Hörenswert: Jorge Ben – „Ben“
Zwar nicht neu aber endlich wieder erhältlich ist das Meisterwerk „Ben“ dieses großartigen brasilianischen Musikers, das für späte Sommertage wie gemacht zu sein scheint.
Das Album erschien erstmals 1972 und machte Jorge Ben quasi über Nacht zum Superstar. Nicht wenige halten „Ben“ für eines der besten Alben von Jorge Ben. Auf jeden Fall dokumentiert diese Wiederveröffentlichung Jorge Bens unvergleichlich leichtfüßigen und einzigartig schwerelosen Sound, mit dem er gerade in Brasilien große Erfolge feierte.
Hörenswert. Das RF-Album der Woche ist zu hören am Freitag, 04.09.15 ab 14:08 Uhr, Wh am Donnerstag, 10.09.15 ab 00:00 Uhr.
Es gibt wohl kaum einen Sänger und Gitarristen aus Brasilien, dessen Stimme so direkt und zielsicher ins Herz vordringt und dessen Akkorde so treibend daherkommen. Durchdrungen von einem gleichzeitig sehnsüchtigen, dabei recht lasziven, aber trotzdem unterschwellig überaus wilden Timbre ist Jorge Ben mit seiner Stimme in der Lage, unvergleichlich viel Wirkung zu erzielen und ganze Gefühlswelten zu öffnen. Dabei bleibt die Musik natürlich immer einschmeichelnd und übt einen unglaublich verführerischen Sog aus, dem sich längerfristig niemand so wirklich entziehen kann. Hierin erinnert er etwas an Sam Cooke. Nur handelt es sich bei Jorge Ben um eines der vielen fantastischen Originale des so oft strapazierten Zuckerhut-Klischees.

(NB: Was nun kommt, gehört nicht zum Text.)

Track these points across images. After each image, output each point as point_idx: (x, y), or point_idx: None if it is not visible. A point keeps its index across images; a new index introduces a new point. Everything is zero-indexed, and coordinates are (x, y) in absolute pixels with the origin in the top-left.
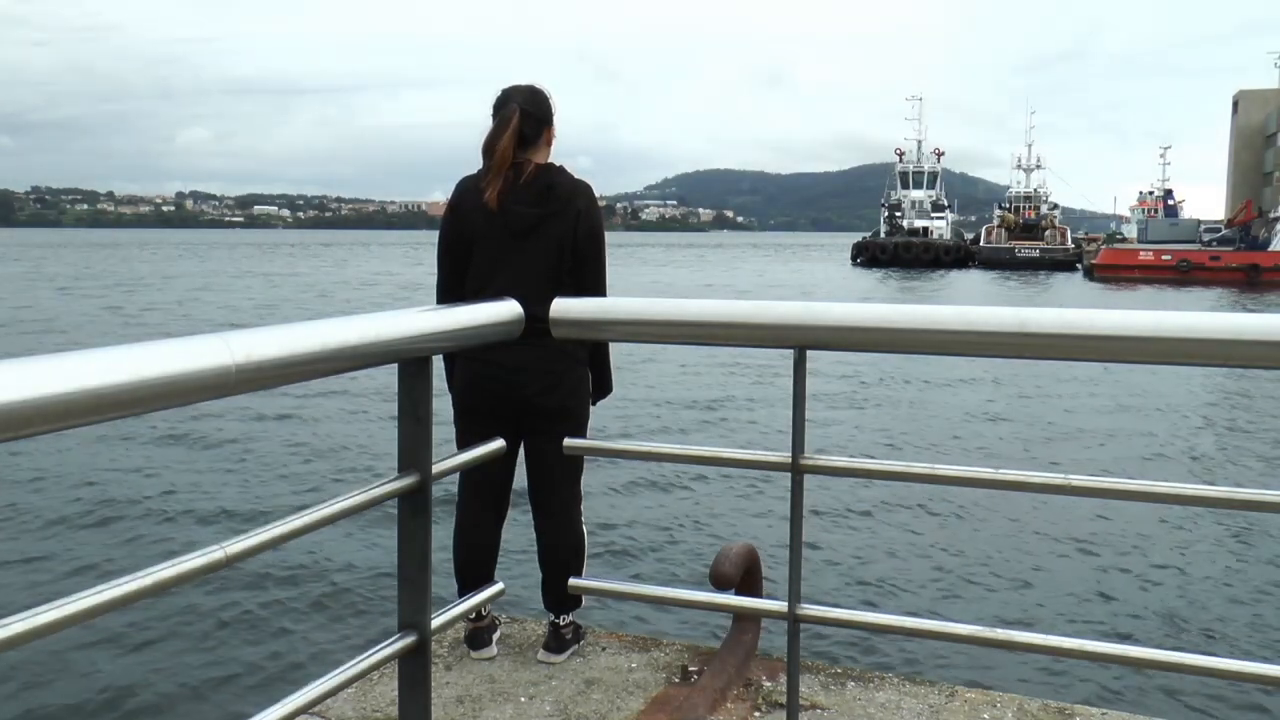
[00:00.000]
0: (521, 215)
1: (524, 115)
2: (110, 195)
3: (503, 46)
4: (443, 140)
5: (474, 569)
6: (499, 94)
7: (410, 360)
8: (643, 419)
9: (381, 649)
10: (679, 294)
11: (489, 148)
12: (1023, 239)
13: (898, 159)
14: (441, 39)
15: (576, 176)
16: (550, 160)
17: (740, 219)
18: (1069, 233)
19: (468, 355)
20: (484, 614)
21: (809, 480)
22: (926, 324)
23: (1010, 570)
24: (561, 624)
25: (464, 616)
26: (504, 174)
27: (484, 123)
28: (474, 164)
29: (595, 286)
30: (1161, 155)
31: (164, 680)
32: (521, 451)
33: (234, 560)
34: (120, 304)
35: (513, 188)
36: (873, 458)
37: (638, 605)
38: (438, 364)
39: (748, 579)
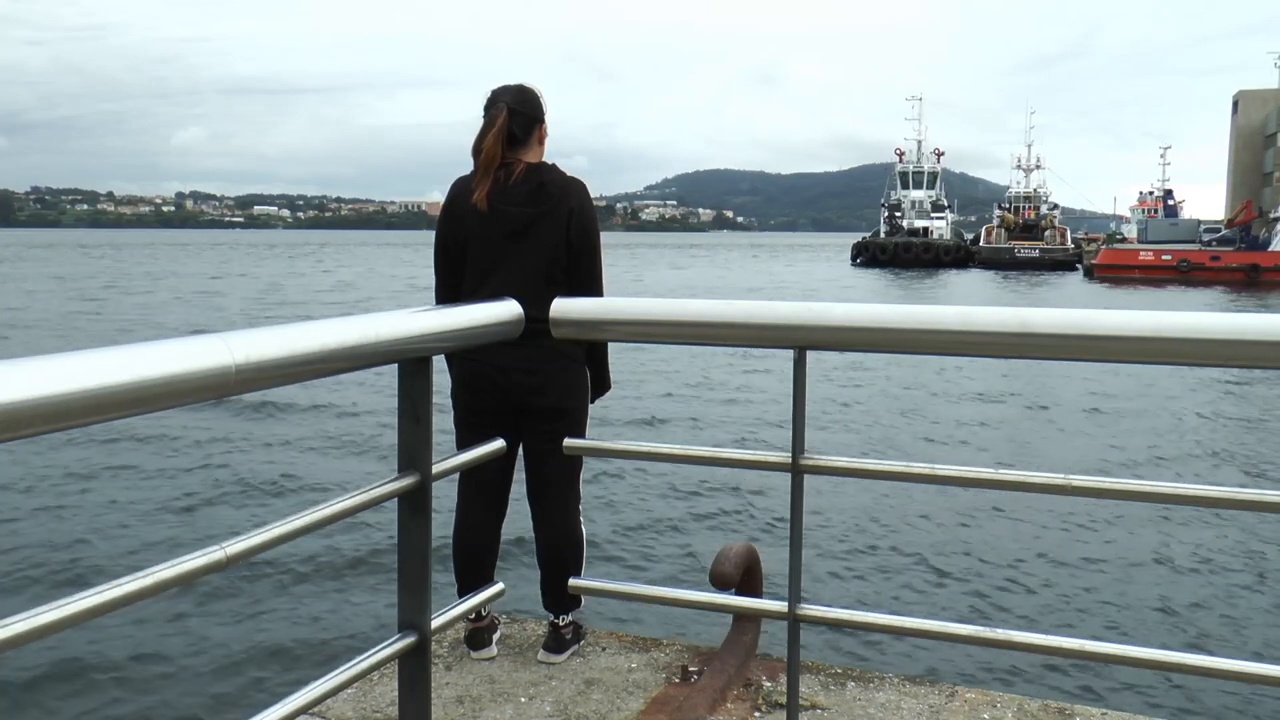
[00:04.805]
0: (514, 215)
1: (512, 114)
2: (110, 195)
3: (502, 46)
4: (443, 140)
5: (473, 569)
6: (489, 94)
7: (410, 360)
8: (642, 419)
9: (381, 649)
10: (680, 296)
11: (477, 148)
12: (1023, 239)
13: (898, 159)
14: (441, 39)
15: (569, 175)
16: (544, 159)
17: (740, 219)
18: (1069, 233)
19: (465, 356)
20: (484, 614)
21: (809, 480)
22: (927, 324)
23: (1010, 570)
24: (561, 624)
25: (464, 617)
26: (492, 174)
27: (480, 123)
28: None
29: (590, 285)
30: (1161, 155)
31: (164, 680)
32: (520, 451)
33: (234, 560)
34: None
35: (503, 188)
36: (873, 458)
37: (638, 605)
38: (439, 364)
39: (748, 579)
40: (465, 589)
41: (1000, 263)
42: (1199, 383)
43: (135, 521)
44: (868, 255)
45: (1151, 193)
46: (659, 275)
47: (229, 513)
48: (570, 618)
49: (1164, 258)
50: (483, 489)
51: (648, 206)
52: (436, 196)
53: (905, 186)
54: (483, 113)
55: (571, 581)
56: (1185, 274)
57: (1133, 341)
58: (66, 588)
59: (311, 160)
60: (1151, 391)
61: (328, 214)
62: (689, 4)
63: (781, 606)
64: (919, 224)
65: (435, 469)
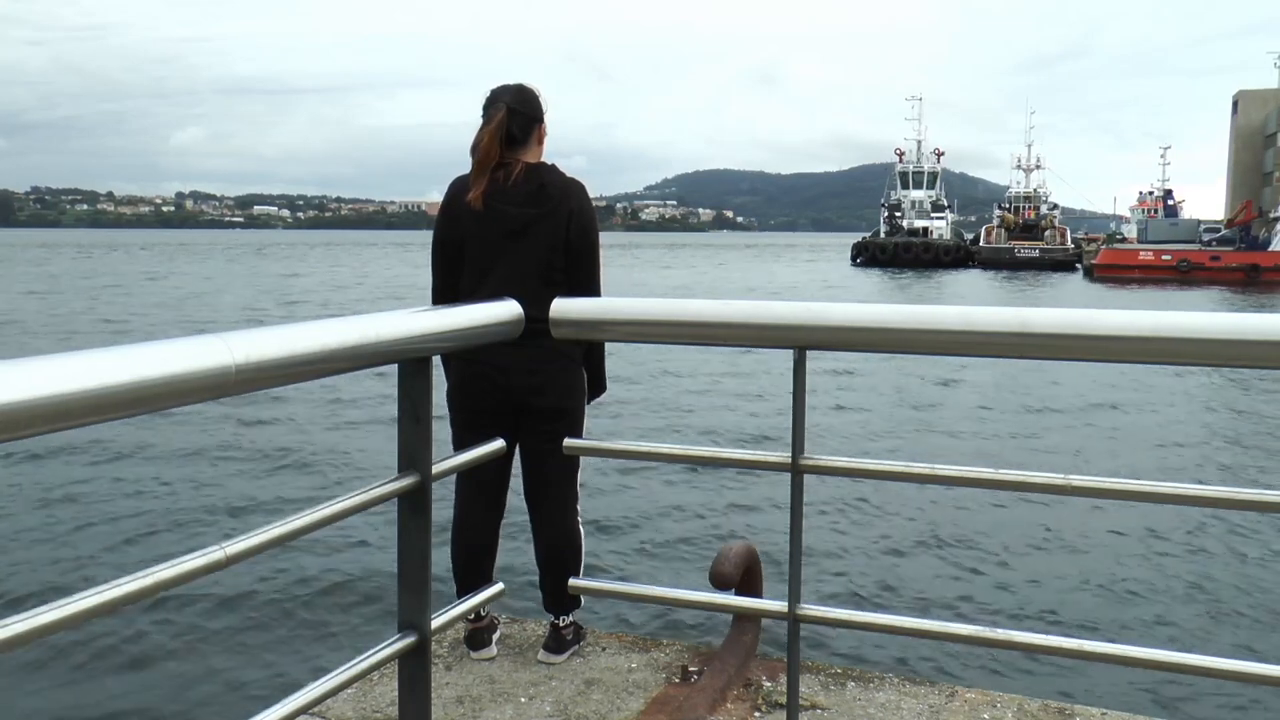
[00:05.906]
0: (513, 216)
1: (511, 114)
2: (110, 195)
3: (502, 46)
4: (443, 140)
5: (473, 569)
6: (488, 94)
7: (410, 360)
8: (642, 418)
9: (381, 649)
10: (680, 296)
11: (475, 148)
12: (1023, 239)
13: (898, 159)
14: (441, 39)
15: (569, 175)
16: (544, 159)
17: (740, 219)
18: (1069, 233)
19: (462, 356)
20: (483, 614)
21: (809, 480)
22: (927, 324)
23: (1010, 570)
24: (562, 625)
25: (464, 617)
26: (490, 174)
27: (480, 123)
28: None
29: (589, 285)
30: (1161, 155)
31: (164, 681)
32: (518, 452)
33: (234, 560)
34: None
35: (501, 188)
36: (873, 458)
37: (638, 605)
38: (437, 364)
39: (748, 579)
40: (465, 589)
41: (1000, 263)
42: (1199, 383)
43: (136, 521)
44: (868, 255)
45: (1151, 193)
46: (659, 276)
47: (228, 513)
48: (571, 618)
49: (1164, 258)
50: (483, 489)
51: (647, 206)
52: (436, 196)
53: (905, 186)
54: (482, 112)
55: (571, 582)
56: (1185, 274)
57: (1133, 341)
58: (65, 589)
59: (311, 160)
60: (1151, 391)
61: (328, 214)
62: (689, 4)
63: (781, 606)
64: (919, 224)
65: (435, 469)
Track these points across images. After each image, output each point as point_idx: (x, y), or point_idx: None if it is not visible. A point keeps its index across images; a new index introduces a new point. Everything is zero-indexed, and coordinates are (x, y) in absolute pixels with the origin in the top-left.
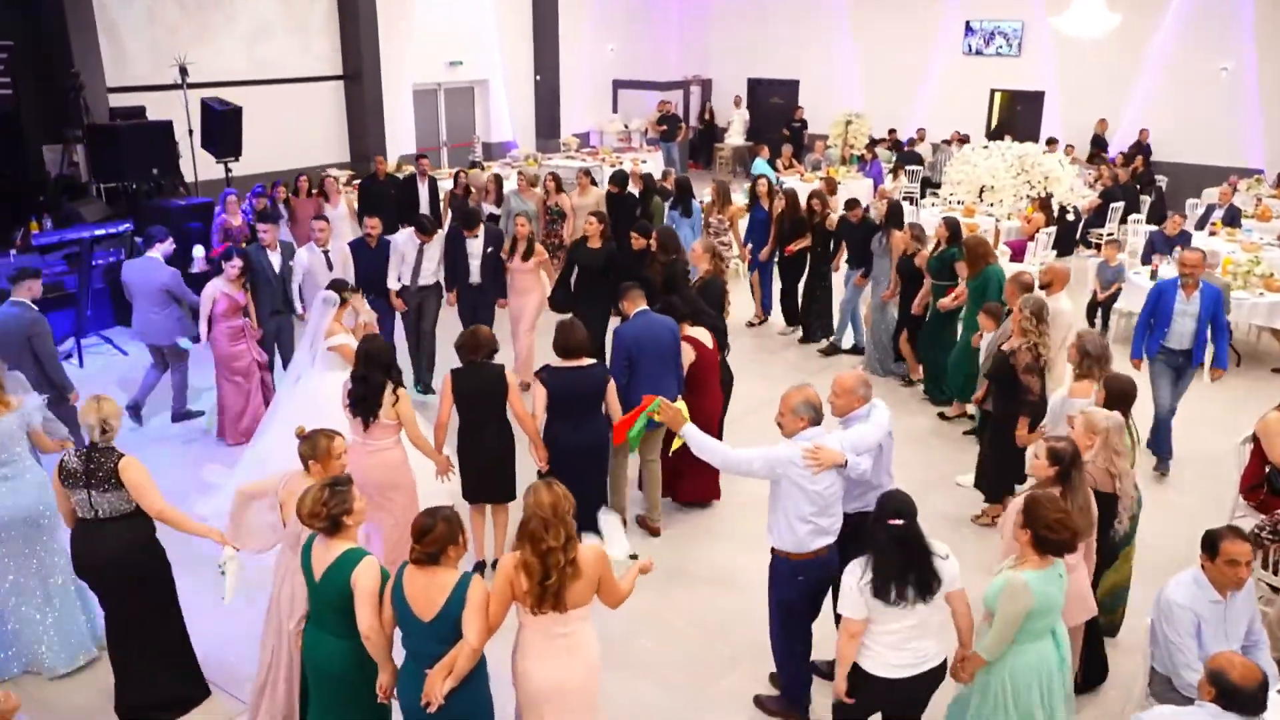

Dessen ungeachtet ist Jorge Ben heutzutage nur unter wirklichen Liebhabern von brasilianischer Musik bekannt. In unserer digitalen Welt besteht wieder einmal die Gefahr, das gesamte Oeuvre eines Künstlers zu ignorieren und ihn nur auf den einen weltbekannten Titel zu reduzieren. Im Fall von Jorge Ben heißt dieser Titel „Mas que nada“, den wohl wirklich jeder kennt – aber jeder denkt, er wäre von Sergio Mendes. Zumindest fand sich Jorge Ben gleich vier Mal auf dem 1995 erschienenen Mojo Club Sampler Volume Four (Light My Fire) wieder (Als Interpret mit „Oba, La Vem Ela“ und drei Mal als Komponist für andere brasilianische Interpreten. Dank an Heiko Jahnke und Oliver Korthals).
Jorge Ben, geboren 1945 in Rio De Janeiro, hatte sich nicht der sogenannten Kunstmusik, wie dem Bossa Nova verschrieben, sondern eher der populären Musik, die in Brasilien Música Popular Brasileira genannt wird. In Brasiliens Sechziger Jahre des 20. Jahrhunderts waren das wohl zwei miteinander völlig unvereinbare Lager. Im Laufe seiner Karriere vollbrachte Jorge Ben die Leistung, diese beiden Lager sowohl als Komponist wie auch als Interpret gelegentlich zusammen zu führen. Die Musik Jorge Bens mochten wohl beide.
Auf „Ben“ sind dann doch zum Glück eher unbekanntere Nummern zu hören. Wie immer bei der Musik von Jorge Ben verführen einen diese musikalischen Erscheinungen mit ihrer zarten und einschmeichelnden Art auf unvergleichliche Weise, und ehe man sich versieht ist die CD auch schon einmal ganz durch gelaufen. Mit der Schlussnummer bekommt man mit „Taj Mahal“ noch etwas Disco-Nummer mit auf den Weg, bei der man unweigerlich an Rod Stewards „Da Ya Think I’m Sexy?“ denken muss, und tatsächlich gewann Jorge Ben den Plagiatsprozess gegen seinen britischen Kollegen.
Jedenfalls ist dieses Album eine echte Wiederentdeckung und eines der besten Alben der Música Popular Brasileira.
„Ben“ wurde am 14. August 2015 auf Real Gone Music wiederveröffentlicht.